Using U.S. Census Bureau statistics, USA Today reported federal corruption convictions per 100,000 residents from 1998 until 2008, and the results are quite amazing. New Jersey just cracks the top 20 percent of states (tied with Ohio and lower than Delaware).

How did we get this reputation? Quite simply, we sit in the middle of two of the country's largest media markets competing for viewership, readership and advertising dollars: New York and Philadelphia. If you do not live in New Jersey, you get your news - and image of what happens here - via television, radio and newspapers from two competing areas. And most certainly, the bad news gets the attention of the audiences better than the good news.

While I can spin that we are not so bad, we also have to face as much as 80 percent of the United States is less corrupt than we are, and that fact needs our attention. Tammany Hall-era power broker G. W. Plunkitt, a New York state senator, differentiated between honest and dishonest graft. Dishonest graft was blackmailing everyday working people. Honest graft was finding opportunities to make money and taking them. Today, both are unacceptable. Yet in New Jersey, we still insist on home rule that creates far too many layers of government and the lure and opportunity for "honest graft."

New Jersey houses 566 municipalities, 40 legislative districts, 21 county governments, and hundreds upon hundreds of state, county and local special-purpose governments. Special purpose governments include 605 school districts, as well as municipal and county utility authorities, fire protection and transportation, economic development and improvement authorities and districts. Most are easily recognizable and have the word "authority" or "district" in them.
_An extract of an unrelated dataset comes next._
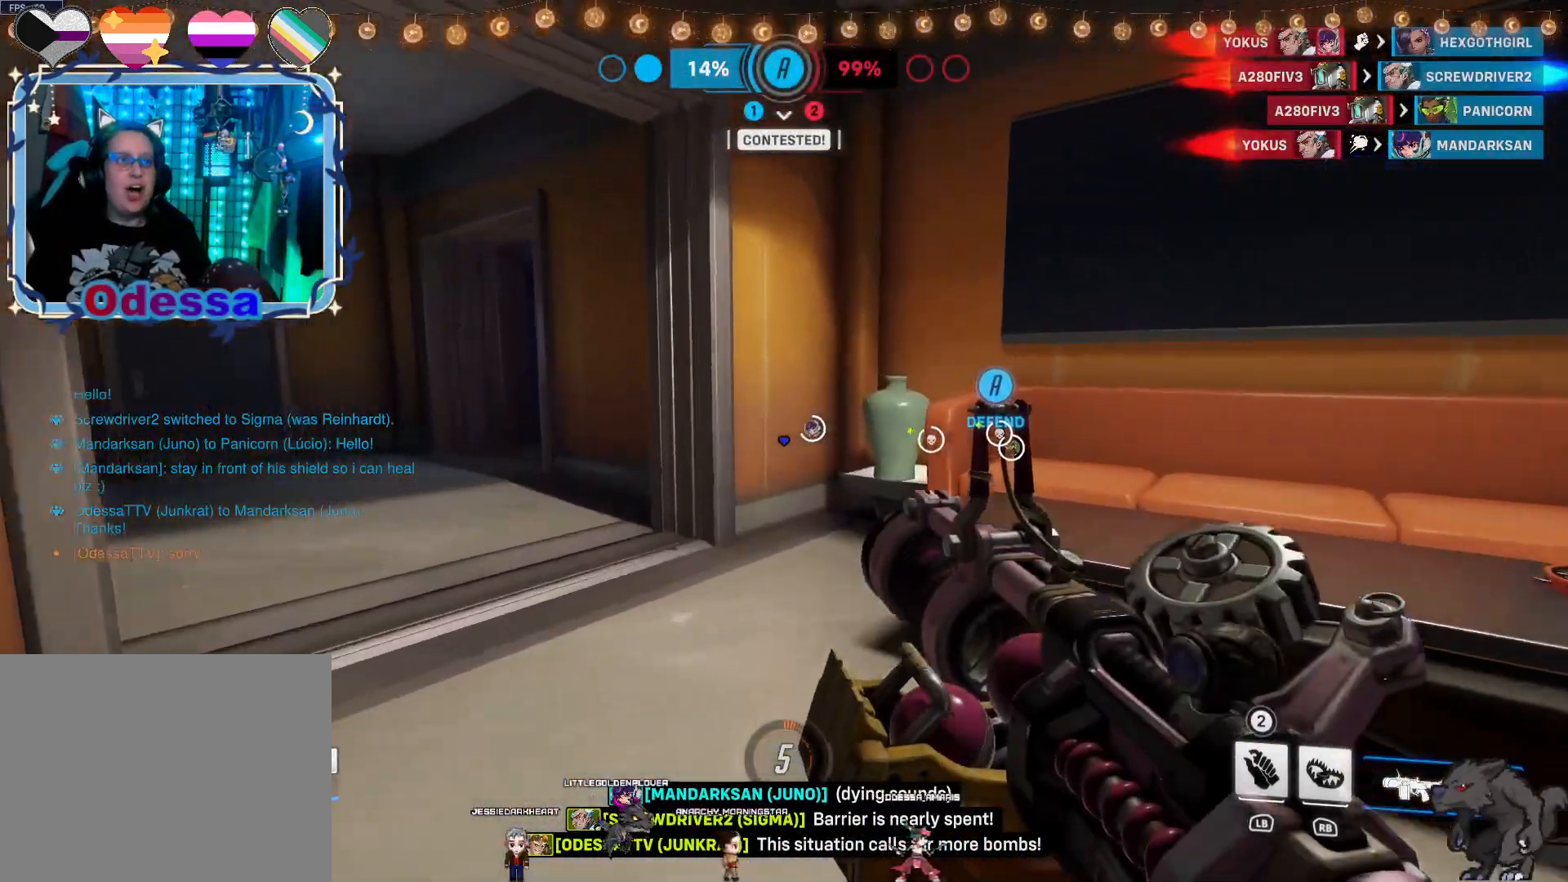
{"buttons": [], "left_stick": "up-left", "right_stick": "center", "events": []}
These special-purpose governments have taxing, bonding and purchasing authority outside the control of the municipality or county.
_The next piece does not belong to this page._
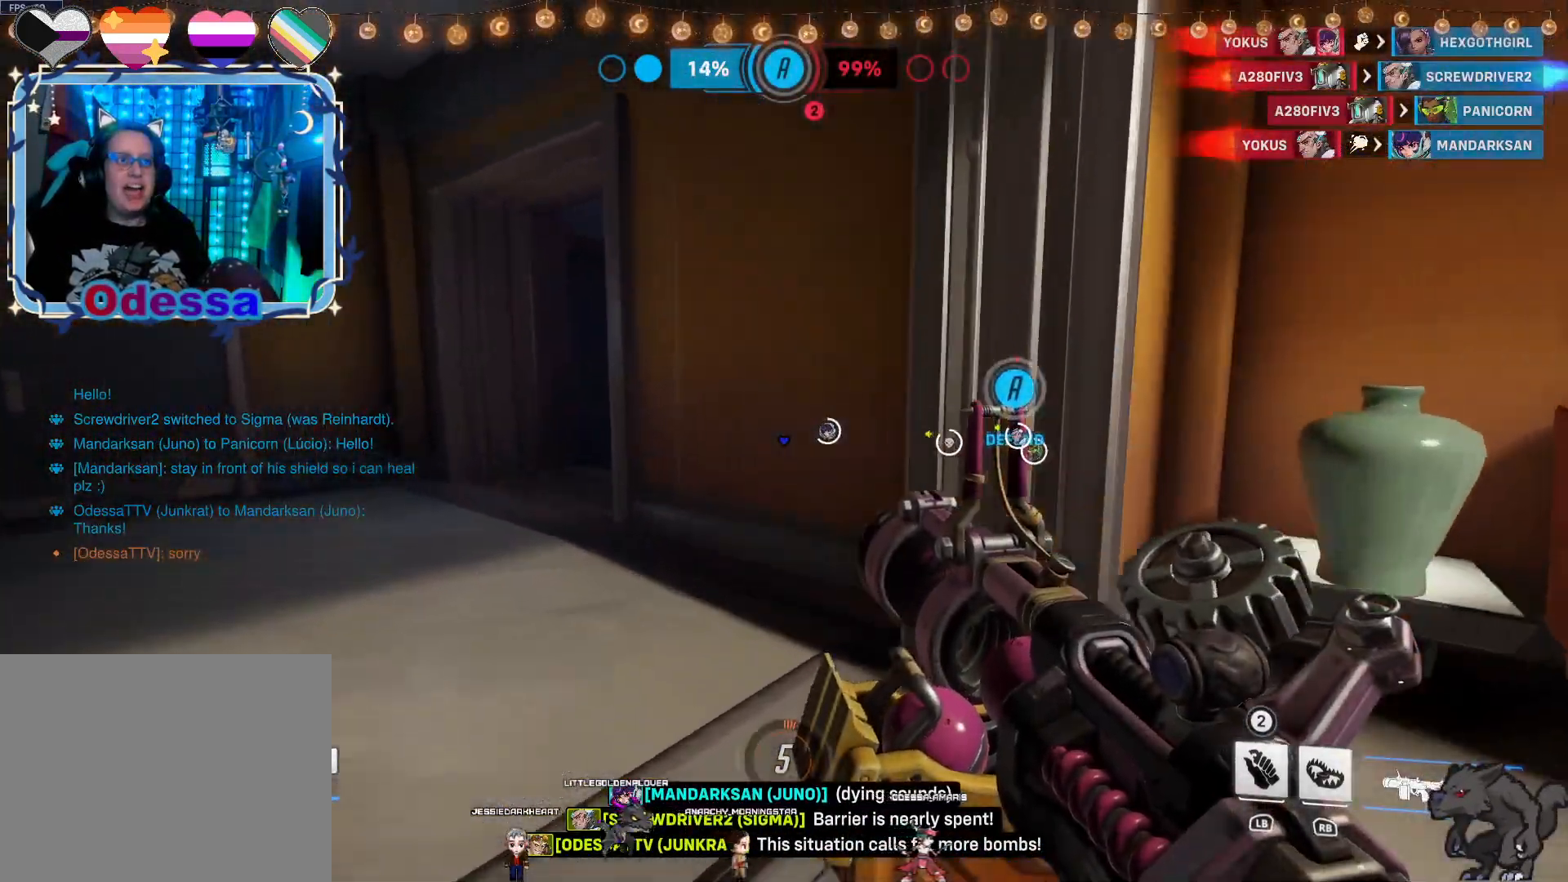
{"buttons": [], "left_stick": "up", "right_stick": "center", "events": [[433, "left_stick", "up"]]}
New Jersey has taken the concept of "big government" to new heights through all levels of government. There are just too many people involved in too many governmental and quasi-governmental bodies and stumbling on too many opportunities to make a quick dollar. To be sure, most people are involved as concerned citizens willing to take on extra duties as public service. However the number of those involved who are willing to seize money-making opportunities through land deals, purchasing contracts and outright payola is too large to accept.

Of equal concern is that most New Jerseyeans accept this culture. This is not a Democratic or Republican problem. It is our problem. To cure it will take more than jailing those who commit crimes. We have to change the way we govern ourselves. Below are ideas to be explored that require hard - sometimes unpopular - choices and radical thinking.
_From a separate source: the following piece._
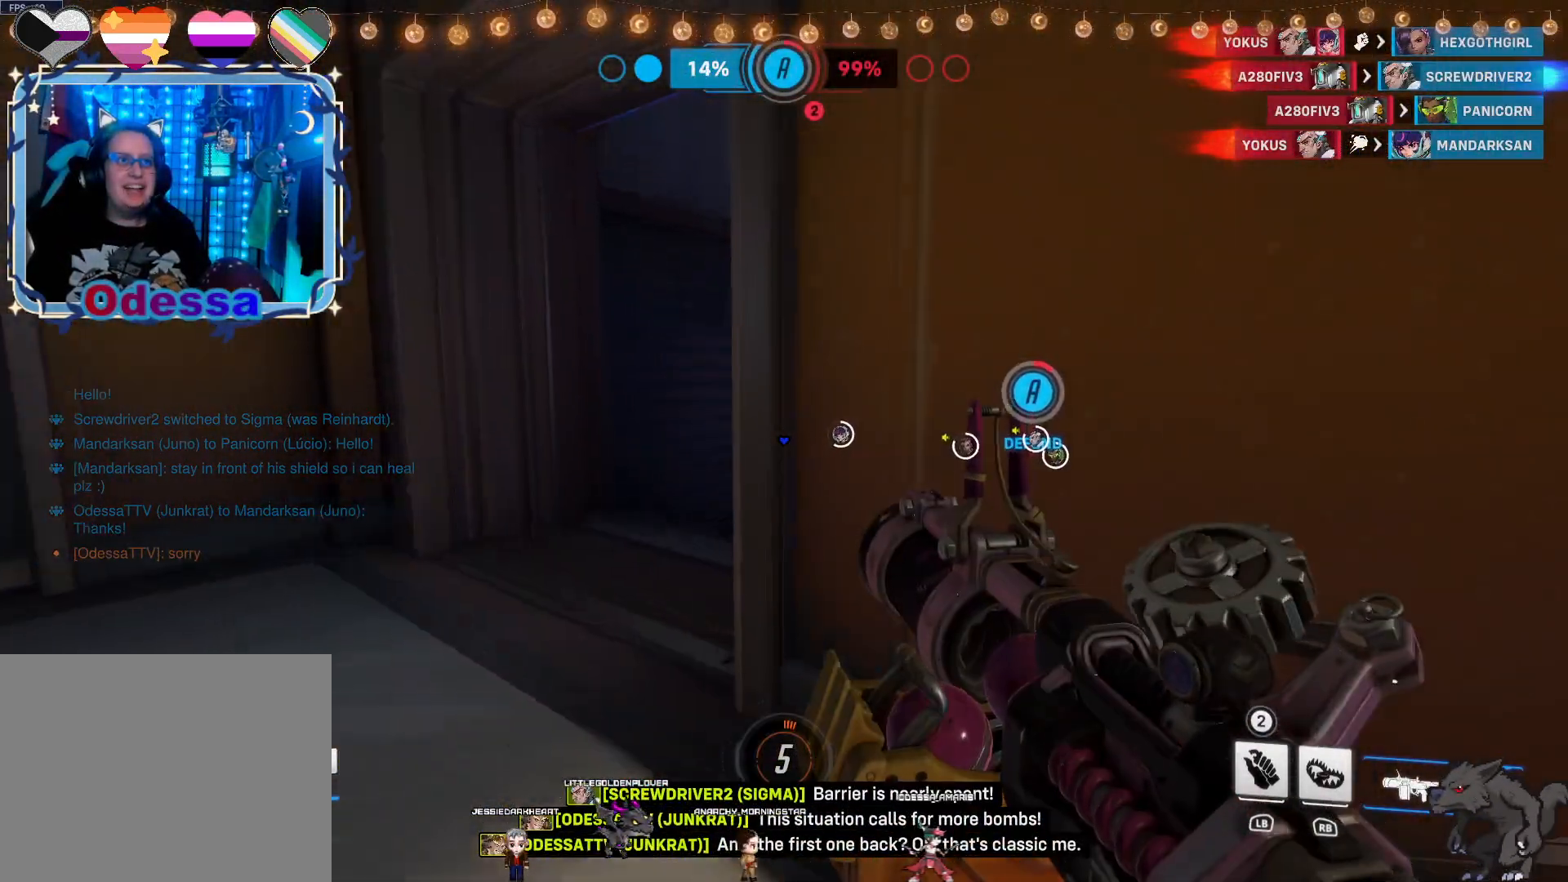
{"buttons": [], "left_stick": "up-left", "right_stick": "center", "events": [[83, "right_stick", "right"], [267, "right_stick", "center"], [483, "left_stick", "up-left"]]}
- Increase the boundaries of what we define as the area for home rule by merging towns, townships, villages and some cities. The elected officials should be full time with no conflicts from outside employment.

- Decrease 605 school districts to 21 county districts with full-time management. With the right makeup of administrators, rural, suburban and urban needs can be addressed.

- Many special-interest governments can be eliminated and moved back into the elected government body. Those that cannot need a new set of operating rules that make their actions accountable to the governing body. It is then the success of the total administration that becomes the decision you make at the polls as you vote.

- Make New Jersey's legislators full time with full-time work and unable to accept outside employment and honoraria. This reduces both the appearance and the reality of conflicts. They already receive the benefits of full-time employees, so this is a salary adjustment only. While it may increase costs in the short run, the savings in prosecutions is huge in both dollars and reputation.

And these ideas only represent cutting corruption. Examine them from other angles, and you will see the opportunities for cost-cutting in government and vitality in our economy and communities. Government corruption not only eats away at the public's confidence in our officials, it also damages the democratic processes we live by.

Sharon E. Schulman is executive director of the William J. Hughes Center for Public Policy at The Richard Stockton College of New Jersey.